En 2011, le Qatar prenant les commandes du PSG en rachetant le club de la capitale. Cela va donc bientôt faire 15 ans que QSI est arrivé et malgré plusieurs rumeurs de désengagement, les Qataris sont toujours là. Ils ont d’ailleurs quelques projets pour l’avenir du PSG, mais voilà que ça ne devrait pas être donné financièrement.

D’ici quelques jours, Paris aura un nouveau maire comme toutes les communes en France. La campagne a ainsi fait rager au cours des dernières semaines entre les différents candidats et voilà que le PSG s’est d’ailleurs invité au milieu de celle-ci. En effet, un sujet concernant le club de la capitale a beaucoup fait parler, obligeant ainsi ceux et celles qui prétendent succéder à Anne Hidalgo à se positionner : la vente du Parc des Princes.
« Le seul truc qui peut faire capoter, c’est le montant que propose le PSG »
Cela fait maintenant un moment que ce dossier est sur la table. Alors que le PSG envisage de construire son propre stade loin de Paris, on pourrait encore voir le club de la capitale rester au Parc des Princes à condition de pouvoir l’acheter pour y faire des travaux.
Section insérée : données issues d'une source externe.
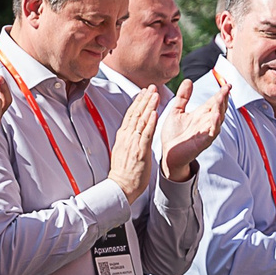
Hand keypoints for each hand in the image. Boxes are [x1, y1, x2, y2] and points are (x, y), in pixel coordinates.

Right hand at [110, 84, 161, 201]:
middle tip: (151, 87)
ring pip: (141, 120)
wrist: (121, 187)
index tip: (144, 92)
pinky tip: (154, 113)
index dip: (138, 102)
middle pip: (135, 113)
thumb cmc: (123, 172)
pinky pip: (146, 134)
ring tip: (154, 94)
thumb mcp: (122, 151)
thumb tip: (131, 133)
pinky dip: (150, 122)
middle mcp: (127, 137)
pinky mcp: (140, 150)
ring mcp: (133, 143)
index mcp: (123, 136)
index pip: (131, 115)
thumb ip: (128, 140)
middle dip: (144, 99)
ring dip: (148, 106)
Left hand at [160, 76, 226, 180]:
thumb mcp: (176, 111)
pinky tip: (216, 115)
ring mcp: (206, 131)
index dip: (221, 93)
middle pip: (219, 108)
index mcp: (200, 114)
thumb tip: (188, 80)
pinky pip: (212, 132)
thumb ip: (183, 97)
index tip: (227, 84)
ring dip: (221, 108)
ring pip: (218, 118)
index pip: (214, 101)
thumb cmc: (173, 134)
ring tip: (221, 98)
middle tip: (227, 87)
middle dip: (224, 98)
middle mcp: (206, 122)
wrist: (167, 153)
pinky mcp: (203, 142)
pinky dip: (215, 124)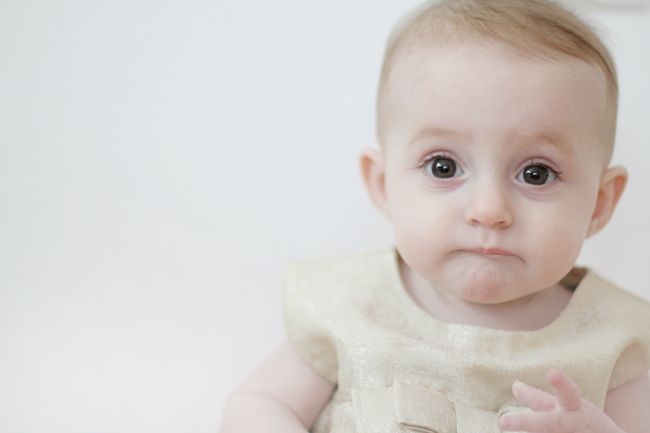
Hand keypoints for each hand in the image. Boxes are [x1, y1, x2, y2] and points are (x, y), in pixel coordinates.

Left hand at [499, 368, 622, 432]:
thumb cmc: (583, 421)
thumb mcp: (567, 405)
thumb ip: (540, 398)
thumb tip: (515, 386)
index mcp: (575, 408)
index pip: (569, 393)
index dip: (561, 383)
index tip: (551, 372)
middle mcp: (575, 425)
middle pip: (552, 423)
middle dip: (526, 422)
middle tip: (503, 422)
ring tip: (507, 426)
Le dernier mot reviendra au maire de Paris et Emmanuel Grégoire, candidat à ce poste, s’est prononcé sur le sujet dans un entretien accordé à So Foot. « En cas d’élection, j’ai dit vouloir boucler les négos d’ici la fin de l’été au plus tard. Pour être très clair, avant le début de la nouvelle saison. Une fois que je serai maire, je prendrai le dossier personnellement en mains. Le seul truc qui peut faire capoter, c’est le montant que propose le PSG. S’il n’est pas conforme à l’intérêt patrimonial des Parisiens, je dirai non », a-t-il confié dans un premier temps.

« Je ne dis pas les chiffres au hasard ! »
Et pour ce qui est de ce prix du Parc des Princes, le candidat à la mairie de Paris voit très large. « Le prix du Parc des Princes ? Je ne vais pas vous le dire. D’abord parce que ce serait irresponsable de ma part pour deux raisons. La première, c’est que dans des négociations, on discute avec la personne, on ne lance pas le truc en l’air. La deuxième, c’est extrêmement encadré en droit, puisque la valeur doit être validée par les domaines qui dépendent de l’administration du ministère des Finances et du Budget. Il y a deux dimensions dans la valeur, celle en tant que maire où je dis que c’est une bonne affaire pour les Parisiens et donc celle validée par les domaines. C’est entre 0 et 1 milliard d’euros, voilà ! C’est une grosse fourchette ? Je ne dis pas les chiffres au hasard ! Nasser a dit que le Parc des Princes ne vaut rien sans le PSG, donc j’imagine que la borne basse est 0. La borne haute, c’est 1 milliard parce que c’est à peu près la valeur foncière du lieu si on détruisait le stade pour construire des immeubles. En fait, ça ne vaudra pas un milliard, je ne veux vendre qu’à des conditions particulières : protéger l’enceinte sur le plan patrimonial et que ça reste un stade de foot réservé à l’équipe première. Avec une clause particulière, qui veut qu’en cas de dissolution ou de faillite de l’entreprise PSG, la ville dispose d’une clause de retour pour être acheteur prioritaire. On va leur proposer des choses très convaincantes », a expliqué Emmanuel Grégoire. Le Qatar est prévenu.